* _What is required_
Please gather every line of the data below that contains the string "Промокод". Case counts, so a line matches only if its capitalization is identical.

* _Dataset_
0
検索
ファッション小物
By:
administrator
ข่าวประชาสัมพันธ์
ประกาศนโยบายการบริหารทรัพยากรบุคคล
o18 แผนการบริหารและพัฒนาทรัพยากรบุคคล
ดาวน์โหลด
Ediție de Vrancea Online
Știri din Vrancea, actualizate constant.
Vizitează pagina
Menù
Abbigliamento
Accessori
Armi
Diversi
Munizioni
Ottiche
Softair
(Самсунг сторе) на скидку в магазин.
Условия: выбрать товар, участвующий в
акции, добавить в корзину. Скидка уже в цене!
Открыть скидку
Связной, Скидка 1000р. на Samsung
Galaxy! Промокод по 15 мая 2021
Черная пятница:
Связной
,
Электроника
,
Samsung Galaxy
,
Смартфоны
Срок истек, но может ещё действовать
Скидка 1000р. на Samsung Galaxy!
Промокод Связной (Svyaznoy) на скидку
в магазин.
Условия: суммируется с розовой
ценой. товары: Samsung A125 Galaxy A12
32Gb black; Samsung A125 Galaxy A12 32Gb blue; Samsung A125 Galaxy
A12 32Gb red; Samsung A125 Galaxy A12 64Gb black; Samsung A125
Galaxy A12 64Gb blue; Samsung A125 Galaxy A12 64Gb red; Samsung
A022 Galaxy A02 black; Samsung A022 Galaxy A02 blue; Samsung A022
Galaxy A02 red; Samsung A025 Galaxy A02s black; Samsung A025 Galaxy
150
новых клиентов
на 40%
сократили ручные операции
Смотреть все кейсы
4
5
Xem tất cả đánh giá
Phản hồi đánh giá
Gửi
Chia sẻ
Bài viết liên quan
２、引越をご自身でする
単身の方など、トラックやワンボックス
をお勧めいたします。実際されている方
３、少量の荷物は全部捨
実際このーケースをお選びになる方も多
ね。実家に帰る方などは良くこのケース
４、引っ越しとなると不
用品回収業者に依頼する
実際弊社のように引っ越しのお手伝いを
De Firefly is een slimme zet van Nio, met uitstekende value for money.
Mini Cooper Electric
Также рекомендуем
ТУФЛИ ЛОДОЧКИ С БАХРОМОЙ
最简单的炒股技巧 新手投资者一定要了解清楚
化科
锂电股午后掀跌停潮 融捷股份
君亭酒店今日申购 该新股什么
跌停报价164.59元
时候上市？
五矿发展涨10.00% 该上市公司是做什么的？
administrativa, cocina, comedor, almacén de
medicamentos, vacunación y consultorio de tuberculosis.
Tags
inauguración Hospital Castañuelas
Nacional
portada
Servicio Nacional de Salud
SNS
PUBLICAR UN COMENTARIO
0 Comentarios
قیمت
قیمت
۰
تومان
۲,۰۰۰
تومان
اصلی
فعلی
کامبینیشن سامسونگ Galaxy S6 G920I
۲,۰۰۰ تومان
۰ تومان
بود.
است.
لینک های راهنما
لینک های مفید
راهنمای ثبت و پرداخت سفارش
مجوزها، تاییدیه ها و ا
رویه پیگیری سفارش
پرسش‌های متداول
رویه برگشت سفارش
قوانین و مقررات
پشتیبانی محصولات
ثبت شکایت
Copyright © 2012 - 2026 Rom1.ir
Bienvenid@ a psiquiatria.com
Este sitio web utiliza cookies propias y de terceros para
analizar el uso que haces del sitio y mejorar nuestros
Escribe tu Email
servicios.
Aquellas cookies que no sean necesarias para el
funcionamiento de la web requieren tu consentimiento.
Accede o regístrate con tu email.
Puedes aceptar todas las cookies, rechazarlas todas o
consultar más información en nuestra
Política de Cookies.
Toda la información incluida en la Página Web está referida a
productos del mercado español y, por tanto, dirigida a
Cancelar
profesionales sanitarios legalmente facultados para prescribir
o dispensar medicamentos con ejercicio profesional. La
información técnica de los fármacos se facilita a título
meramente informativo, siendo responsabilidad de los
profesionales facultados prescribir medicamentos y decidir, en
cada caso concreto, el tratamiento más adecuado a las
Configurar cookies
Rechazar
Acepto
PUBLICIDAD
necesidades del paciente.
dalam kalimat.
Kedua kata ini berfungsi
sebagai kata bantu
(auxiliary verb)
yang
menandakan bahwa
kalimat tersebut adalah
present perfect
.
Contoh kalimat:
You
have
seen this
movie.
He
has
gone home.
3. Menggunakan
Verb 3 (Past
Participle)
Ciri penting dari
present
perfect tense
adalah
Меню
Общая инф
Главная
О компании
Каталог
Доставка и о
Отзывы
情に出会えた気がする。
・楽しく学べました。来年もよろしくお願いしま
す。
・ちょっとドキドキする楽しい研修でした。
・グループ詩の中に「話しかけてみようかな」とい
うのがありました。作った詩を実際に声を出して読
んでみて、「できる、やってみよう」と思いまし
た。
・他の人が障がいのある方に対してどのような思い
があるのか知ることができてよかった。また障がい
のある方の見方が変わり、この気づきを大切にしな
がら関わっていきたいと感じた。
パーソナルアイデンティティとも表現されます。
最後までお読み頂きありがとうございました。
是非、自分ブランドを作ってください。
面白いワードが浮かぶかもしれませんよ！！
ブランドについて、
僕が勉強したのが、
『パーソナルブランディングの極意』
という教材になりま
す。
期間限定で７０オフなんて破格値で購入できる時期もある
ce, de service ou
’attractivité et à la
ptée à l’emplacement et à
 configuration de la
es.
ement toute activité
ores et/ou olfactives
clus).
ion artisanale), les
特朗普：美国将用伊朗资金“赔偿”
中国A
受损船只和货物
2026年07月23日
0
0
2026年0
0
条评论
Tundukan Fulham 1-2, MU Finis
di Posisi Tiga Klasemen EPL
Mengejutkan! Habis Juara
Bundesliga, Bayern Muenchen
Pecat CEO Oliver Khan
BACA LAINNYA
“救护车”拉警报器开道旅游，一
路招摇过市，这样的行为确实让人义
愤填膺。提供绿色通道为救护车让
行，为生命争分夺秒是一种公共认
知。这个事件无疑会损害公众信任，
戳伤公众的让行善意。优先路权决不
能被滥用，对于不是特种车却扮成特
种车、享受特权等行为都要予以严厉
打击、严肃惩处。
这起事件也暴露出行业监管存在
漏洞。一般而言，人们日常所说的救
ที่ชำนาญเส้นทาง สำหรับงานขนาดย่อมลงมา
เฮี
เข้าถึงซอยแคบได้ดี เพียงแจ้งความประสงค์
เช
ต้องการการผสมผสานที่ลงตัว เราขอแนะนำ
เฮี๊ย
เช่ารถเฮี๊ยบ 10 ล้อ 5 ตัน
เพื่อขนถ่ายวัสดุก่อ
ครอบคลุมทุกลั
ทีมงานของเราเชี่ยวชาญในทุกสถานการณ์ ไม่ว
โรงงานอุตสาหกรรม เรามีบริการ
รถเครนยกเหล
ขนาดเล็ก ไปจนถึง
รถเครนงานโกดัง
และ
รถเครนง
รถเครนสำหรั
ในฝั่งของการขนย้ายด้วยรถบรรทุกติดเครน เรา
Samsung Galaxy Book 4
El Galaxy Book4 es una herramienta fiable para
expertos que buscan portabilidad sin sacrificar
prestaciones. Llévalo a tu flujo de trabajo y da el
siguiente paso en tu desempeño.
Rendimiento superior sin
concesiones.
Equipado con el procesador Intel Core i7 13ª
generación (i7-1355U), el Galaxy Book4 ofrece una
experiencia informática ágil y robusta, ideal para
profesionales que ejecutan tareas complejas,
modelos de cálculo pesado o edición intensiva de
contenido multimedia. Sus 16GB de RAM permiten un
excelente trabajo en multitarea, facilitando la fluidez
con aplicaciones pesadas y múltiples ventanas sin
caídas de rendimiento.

* _Output for this task_
Galaxy! Промокод по 15 мая 2021
Промокод Связной (Svyaznoy) на скидку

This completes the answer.